La parte appellante rappresenta in questa doglianza che, contrariamente a quanto ritenuto dalla sentenza impugnata, il rapporto concessorio sarebbe stato prorogato, prima al 31 dicembre del 2015, e poi al 31 dicembre del 2020, dunque che esso non si era ancora definitivamente concluso al 10 dicembre del 2012, ossia alla data in cui il ridetto verbale venne redatto.

Il quinto motivo d’appello, infine, in modo consimile al precedente, contesta la contraddittorietà degli atti gravati per non aver rilevato che, perdurando l’efficacia della concessione, era precluso l’acquisto del bene.

5.1. I tre motivi, che possono essere trattati congiuntamente, sono infondati.

5.1.1. Occorre ripercorrere sinteticamente la vicenda giuridico-amministrativa che ha preceduto l’odierna controversia perché le doglianze in esame non considerano che:

a) la parte appellante ha ottenuto, nel corso del tempo, almeno tre provvedimenti concessori aventi ad oggetto l’area demaniale sita nel comune di Arenzano, in via Lungomare Stati Uniti 3, destinata a stabilimento balneare;

b) le opere oggetto di devoluzione erano state realizzate in costanza della prima concessione e, di conseguenza, l’effetto acquisitivo si era già avuto, una volta cessata quest’ultima.

5.1.2. La prima concessione ottenuta dalla parte, la n.163/1994 ha dispiegato la sua efficacia dall’1 maggio del 1994 al 31 dicembre del 1997; essa aveva ad oggetto una superficie complessiva pari a mq. 2516,00.

La seconda concessione, la n.609/98, ebbe efficacia dall’11 gennaio del 1998 al 31 dicembre del 2001, e fu successivamente prorogata dall’1 gennaio del 2002 al 31 dicembre del 2003. Diversamente dalla prima, questo secondo provvedimento aveva ad oggetto una superficie pari a 4114 mq. .

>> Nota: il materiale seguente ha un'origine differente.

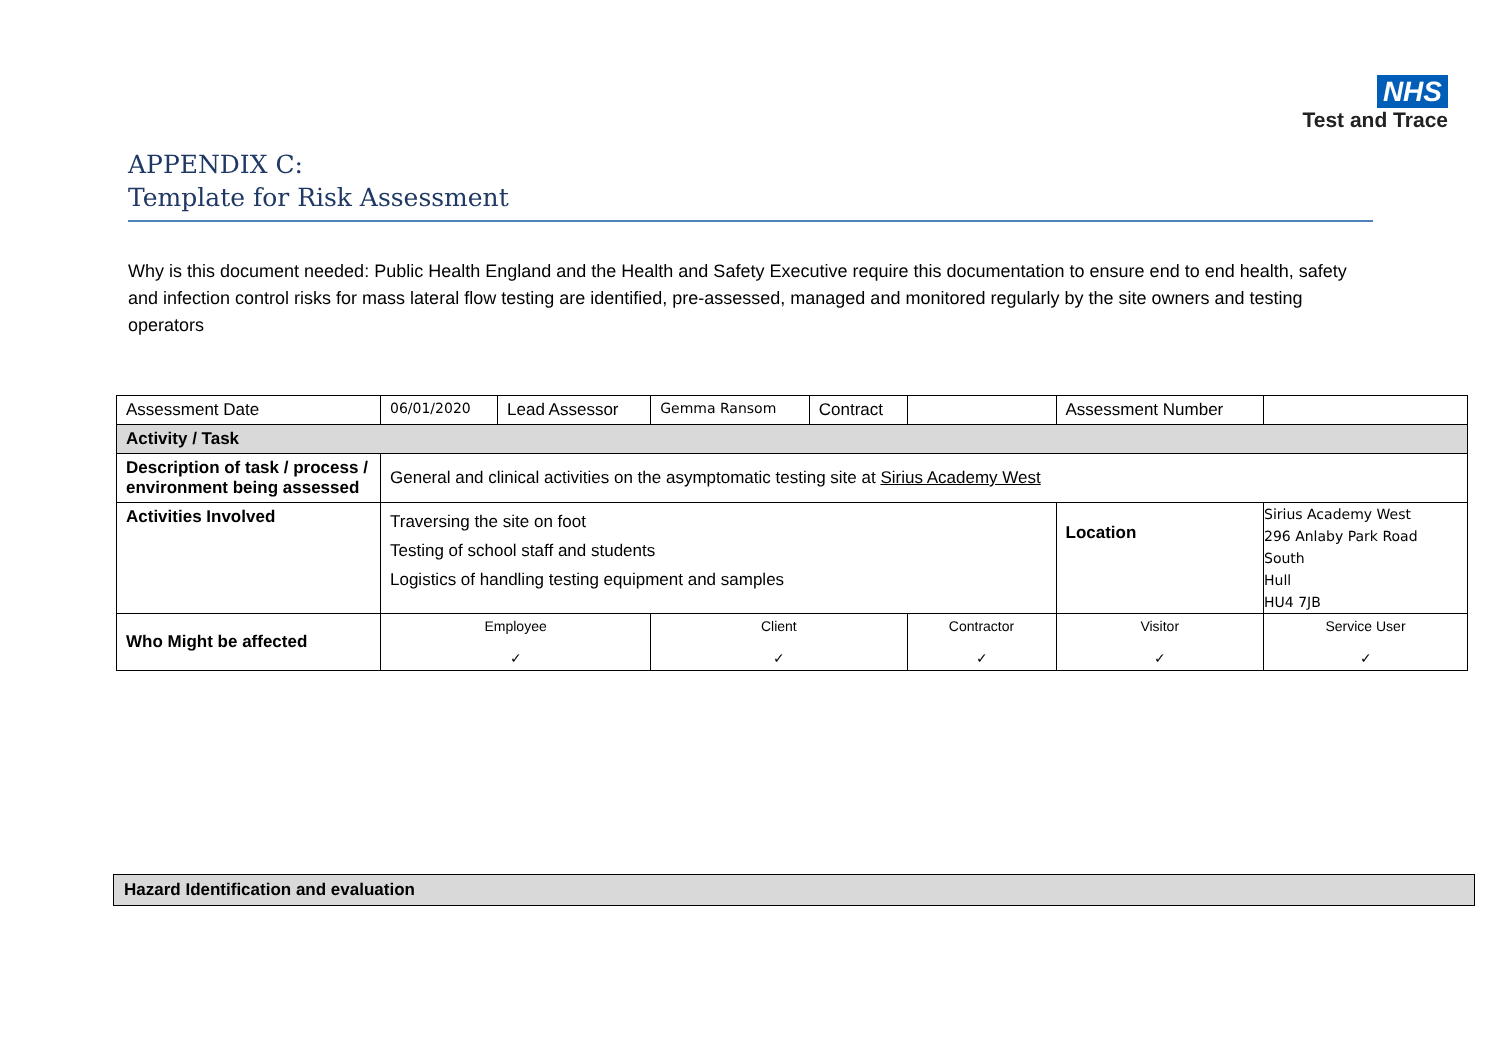NHS
Test and Trace
APPENDIX C:
Template for Risk Assessment
Why is this document needed: Public Health England and the Health and Safety Executive require this documentation to ensure end to end health, safety and infection control risks for mass lateral flow testing are identified, pre-assessed, managed and monitored regularly by the site owners and testing operators
| Assessment Date | 06/01/2020 | Lead Assessor | Gemma Ransom | Contract | | Assessment Number | | |
| Activity / Task | | | | | | | | |
| Description of task / process / environment being assessed | General and clinical activities on the asymptomatic testing site at Sirius Academy West | | | | | | | |
| Activities Involved | Traversing the site on foot Testing of school staff and students Logistics of handling testing equipment and samples | | | | | Location | | Sirius Academy West 296 Anlaby Park Road South Hull HU4 7JB |
| Who Might be affected | Employee ✓ | | Client ✓ | | Contractor ✓ | | Visitor ✓ | Service User ✓ |
| Hazard Identification and evaluation |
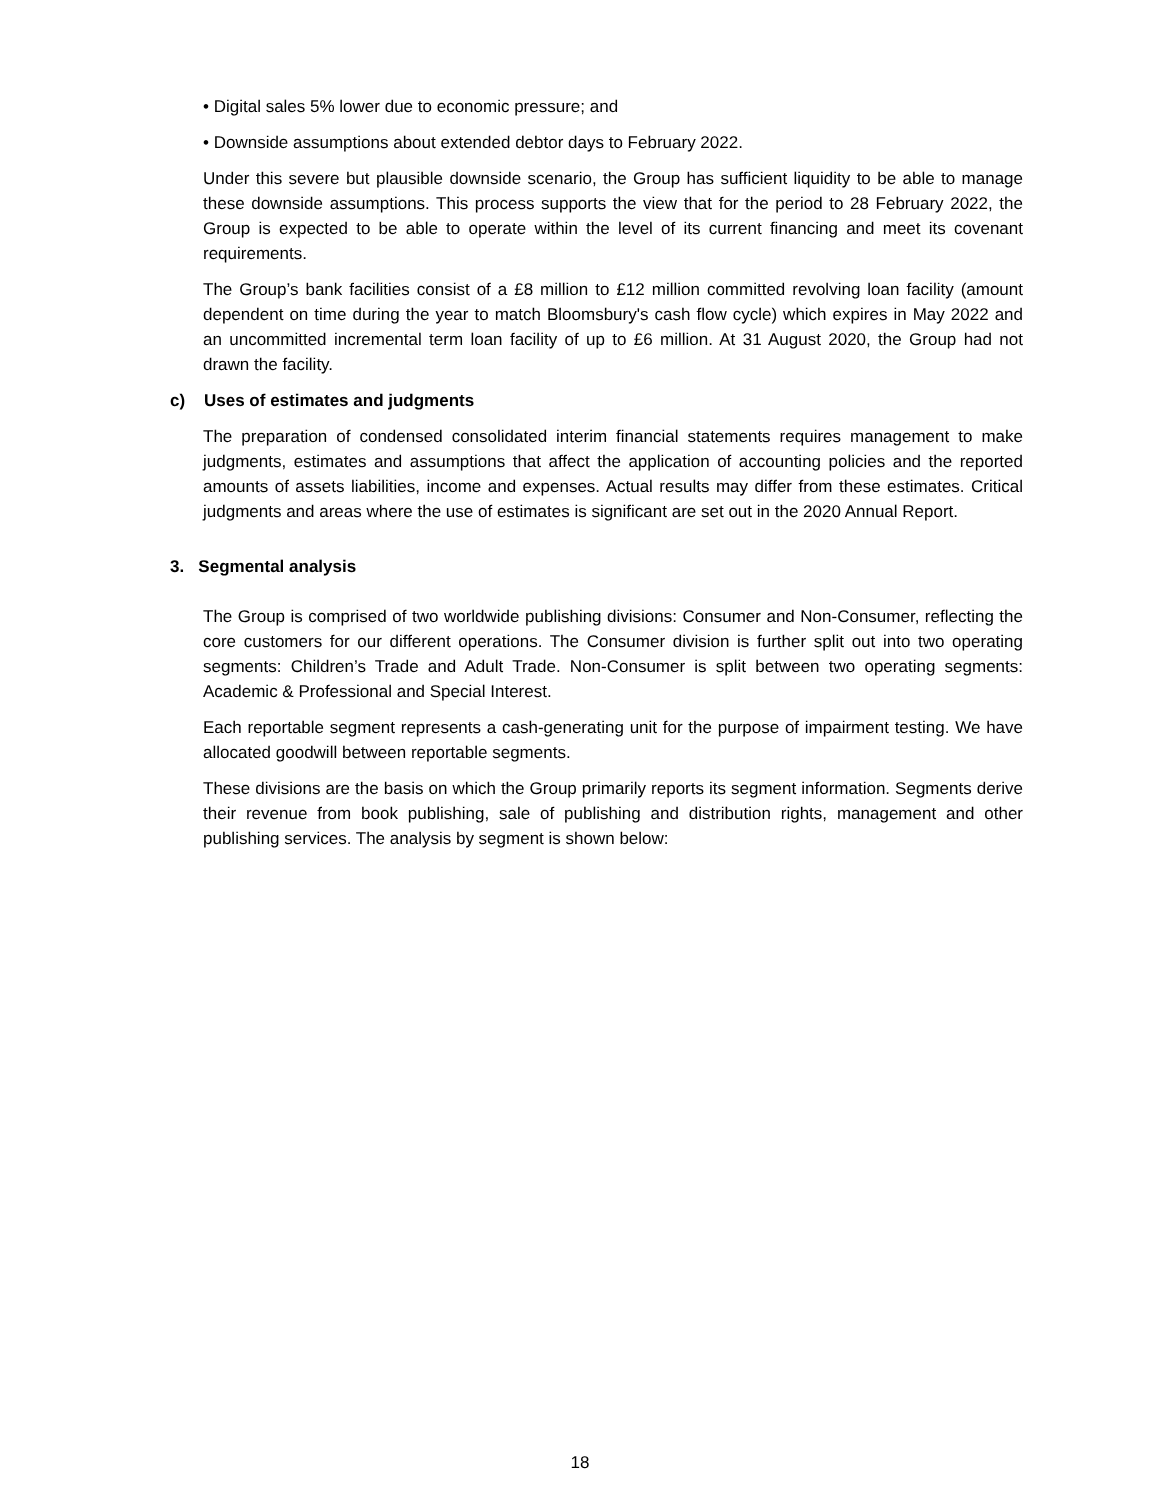• Digital sales 5% lower due to economic pressure; and
• Downside assumptions about extended debtor days to February 2022.
Under this severe but plausible downside scenario, the Group has sufficient liquidity to be able to manage these downside assumptions. This process supports the view that for the period to 28 February 2022, the Group is expected to be able to operate within the level of its current financing and meet its covenant requirements.
The Group’s bank facilities consist of a £8 million to £12 million committed revolving loan facility (amount dependent on time during the year to match Bloomsbury's cash flow cycle) which expires in May 2022 and an uncommitted incremental term loan facility of up to £6 million. At 31 August 2020, the Group had not drawn the facility.
c) Uses of estimates and judgments
The preparation of condensed consolidated interim financial statements requires management to make judgments, estimates and assumptions that affect the application of accounting policies and the reported amounts of assets liabilities, income and expenses. Actual results may differ from these estimates. Critical judgments and areas where the use of estimates is significant are set out in the 2020 Annual Report.
3. Segmental analysis
The Group is comprised of two worldwide publishing divisions: Consumer and Non-Consumer, reflecting the core customers for our different operations. The Consumer division is further split out into two operating segments: Children’s Trade and Adult Trade. Non-Consumer is split between two operating segments: Academic & Professional and Special Interest.
Each reportable segment represents a cash-generating unit for the purpose of impairment testing. We have allocated goodwill between reportable segments.
These divisions are the basis on which the Group primarily reports its segment information. Segments derive their revenue from book publishing, sale of publishing and distribution rights, management and other publishing services. The analysis by segment is shown below:
18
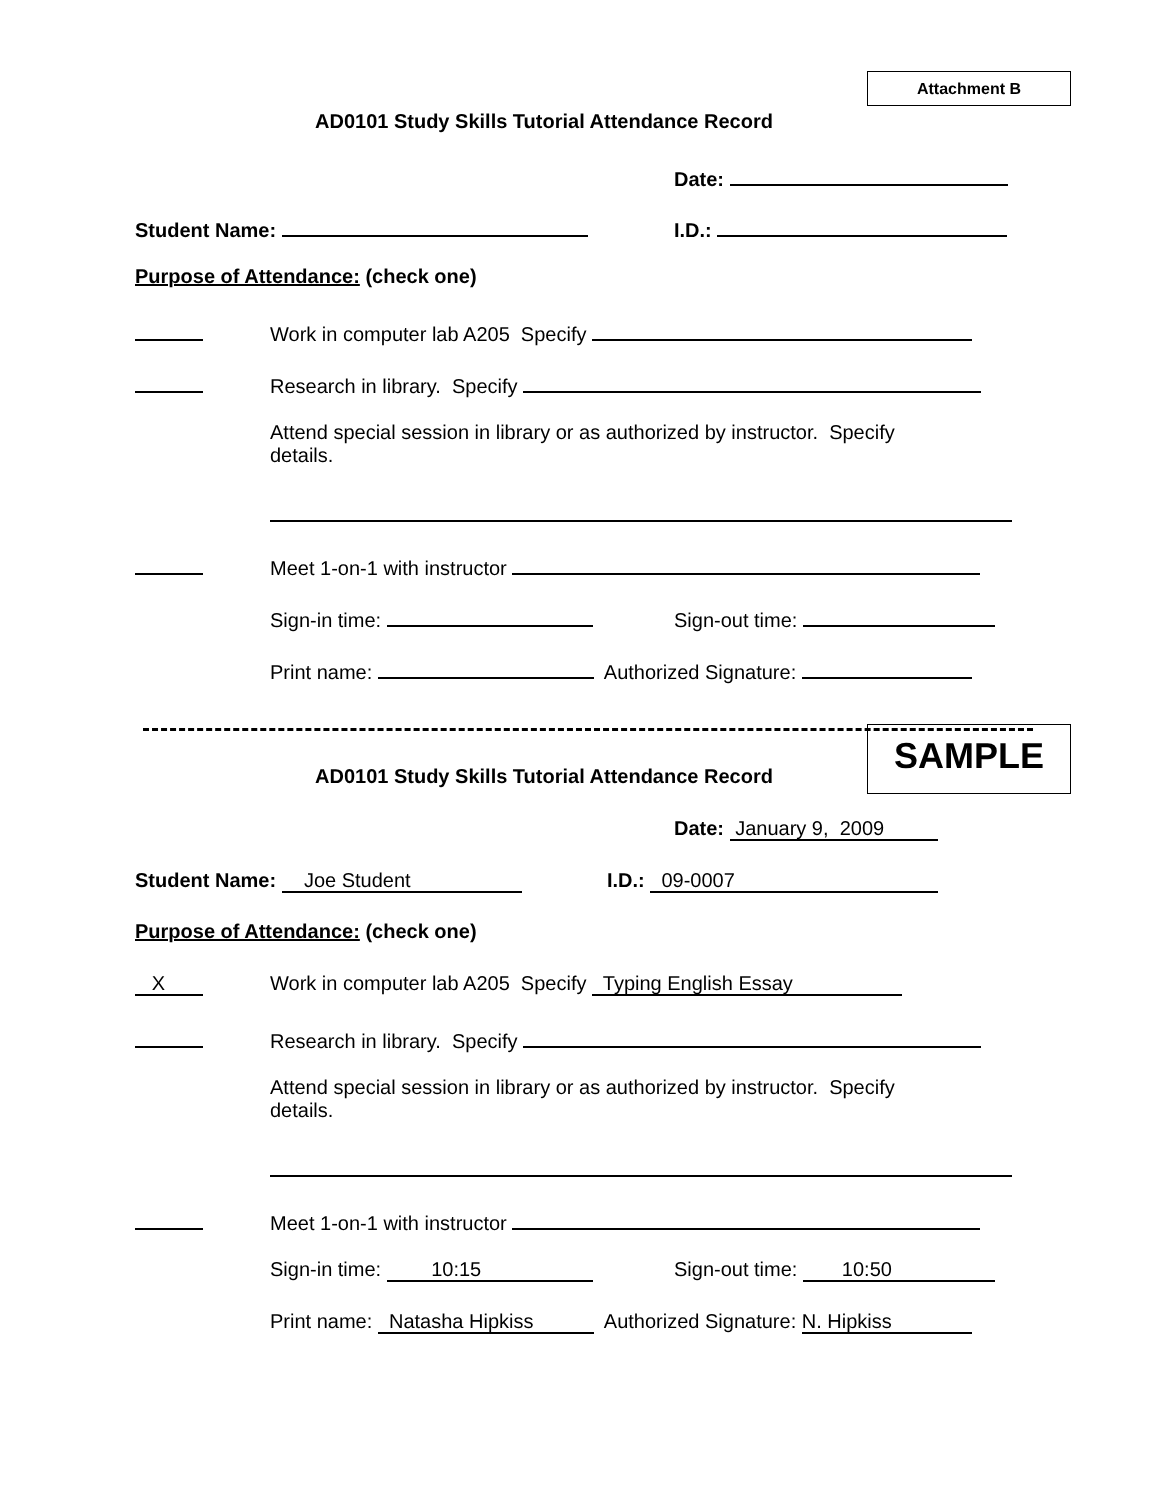Attachment B
AD0101 Study Skills Tutorial Attendance Record
Date:
Student Name: I.D.:
Purpose of Attendance: (check one)
Work in computer lab A205 Specify
Research in library. Specify
Attend special session in library or as authorized by instructor. Specify
details.
Meet 1-on-1 with instructor
Sign-in time: Sign-out time:
Print name: Authorized Signature:
SAMPLE
AD0101 Study Skills Tutorial Attendance Record
Date: January 9, 2009
Student Name: Joe Student I.D.: 09-0007
Purpose of Attendance: (check one)
X Work in computer lab A205 Specify Typing English Essay
Research in library. Specify
Attend special session in library or as authorized by instructor. Specify
details.
Meet 1-on-1 with instructor
Sign-in time: 10:15 Sign-out time: 10:50
Print name: Natasha Hipkiss Authorized Signature: N. Hipkiss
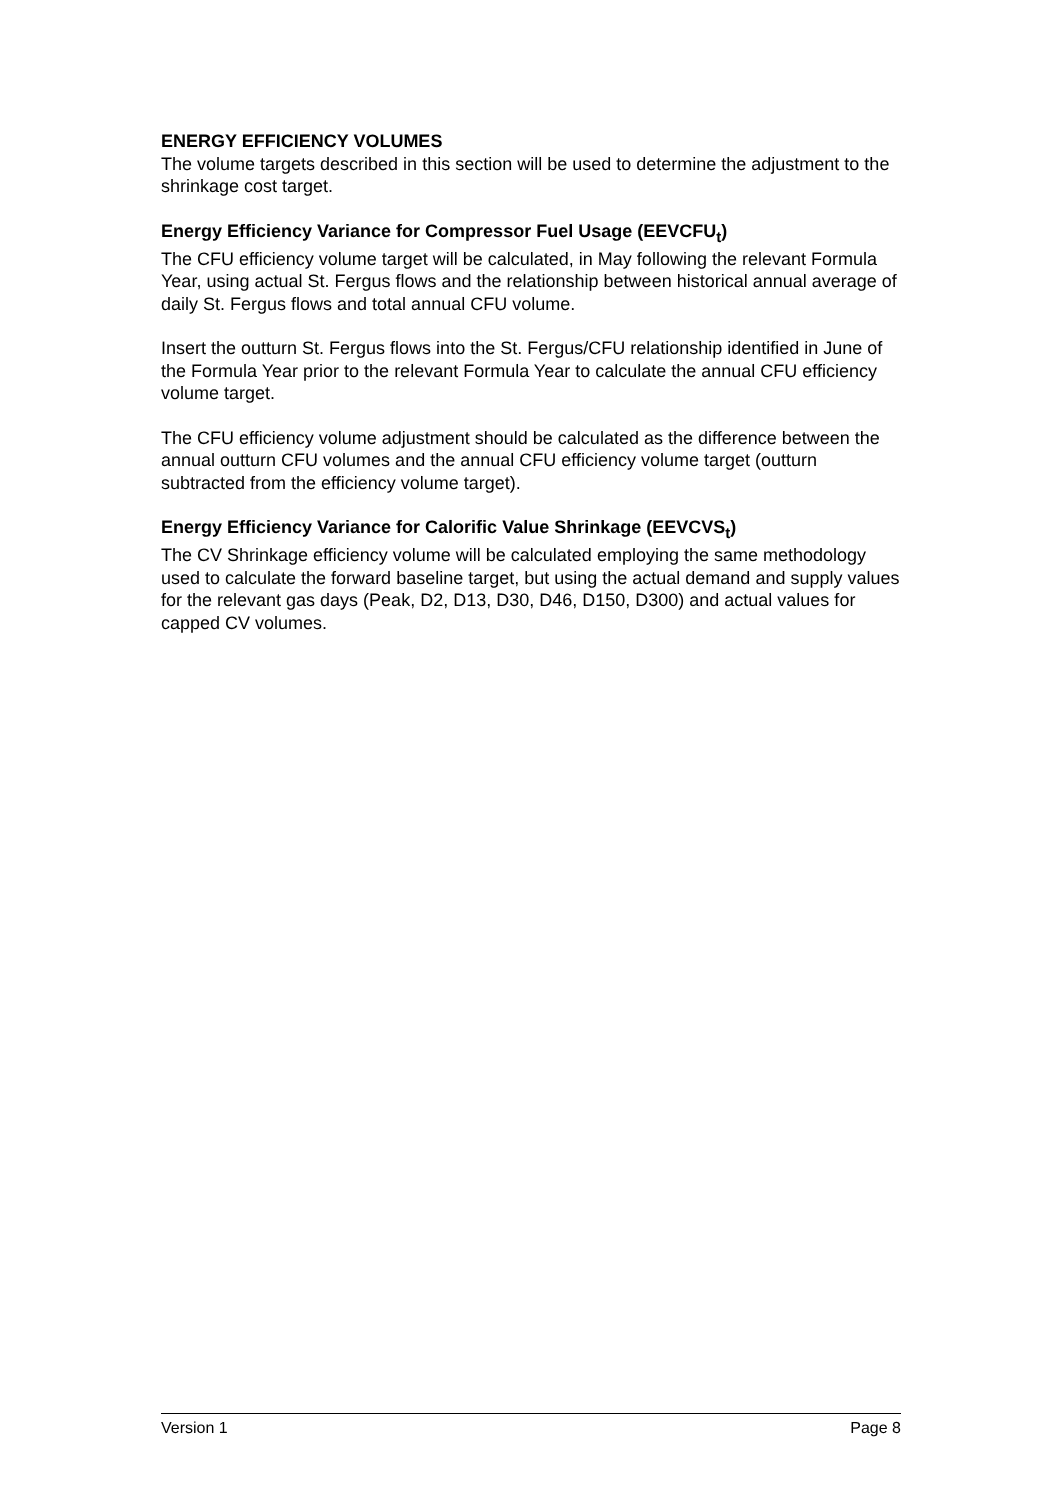ENERGY EFFICIENCY VOLUMES
The volume targets described in this section will be used to determine the adjustment to the shrinkage cost target.
Energy Efficiency Variance for Compressor Fuel Usage (EEVCFU<sub>t</sub>)
The CFU efficiency volume target will be calculated, in May following the relevant Formula Year, using actual St. Fergus flows and the relationship between historical annual average of daily St. Fergus flows and total annual CFU volume.
Insert the outturn St. Fergus flows into the St. Fergus/CFU relationship identified in June of the Formula Year prior to the relevant Formula Year to calculate the annual CFU efficiency volume target.
The CFU efficiency volume adjustment should be calculated as the difference between the annual outturn CFU volumes and the annual CFU efficiency volume target (outturn subtracted from the efficiency volume target).
Energy Efficiency Variance for Calorific Value Shrinkage (EEVCVS<sub>t</sub>)
The CV Shrinkage efficiency volume will be calculated employing the same methodology used to calculate the forward baseline target, but using the actual demand and supply values for the relevant gas days (Peak, D2, D13, D30, D46, D150, D300) and actual values for capped CV volumes.
Version 1 Page 8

Infine, la parte è stata attributaria di una terza concessione, la n. 97/2005, del 22 marzo del 2005, ottenuta in seguito ad una espressa istanza di rinnovo da lei formulata, il 28 novembre del 2003, con efficacia dal 1 gennaio del 2004 al 31 dicembre del 2009.

In seguito quest’ultimo rapporto concessorio è stato oggetto delle proroghe, rilasciate prima, in via amministrativa, e poi per via legale, ex lege n.145 del 2018

5.1.3. Dalla ridetta ricostruzione emergono due circostanze di fatto che, in via autonoma l’una dall’altra, ostano all’accoglimento della prospettazione, in fatto ed in diritto, della parte appellante.

La prima di esse è la constatazione che, al di là di ogni ragionevole dubbio, in occasione del rilascio della seconda concessione, l’amministrazione comunale emise un nuovo provvedimento, frutto di un rinnovato esercizio del potere discrezionale; tanto ciò è vero che la superficie concessa alla richiedente, in quell’occasione, corrispose ad una misura pari quasi al doppio di quella precedente (metri quadri 4414, invece che metri quadri 2516).

E poiché è nel corso della prima che, incontestatamente, la parte appellante ha edificato i beni che sono poi stati oggetto dell’acquisizione – la circostanza trova inequivoca conferma nella relazione allegata al Testimoniale di stato del 10 dicembre del 2012, nella quale si dà conto anche della regolarità urbanistico-edilizia dei relativi edifici – e poiché l’efficacia di questa prima concessione è definitivamente cessata al 31 dicembre del 1997, a quest’ultima data deve farsi irreversibilmente risalire l’effetto acquisitivo ex lege, in favore del demanio statale, dei beni ivi insistenti.

Non è revocabile in dubbio che, in ragione del mutamento di oggetto, con la seconda concessione il comune ebbe a rinnovare il titolo concessorio, con conseguente cessazione del precedente rapporto e verificazione del presupposto di cui all’art. 49 del codice della navigazione, laddove è evidente la differenza tra proroga, che non comporta caducazione degli effetti, e rinnovo, che, anche testualmente, evoca la sostituzione del precedente rapporto con uno nuovo, configurante un autonomo titulus possidendi in capo al concessionario (cfr. in questo senso Consiglio di Stato sezione sesta n.6852/2018).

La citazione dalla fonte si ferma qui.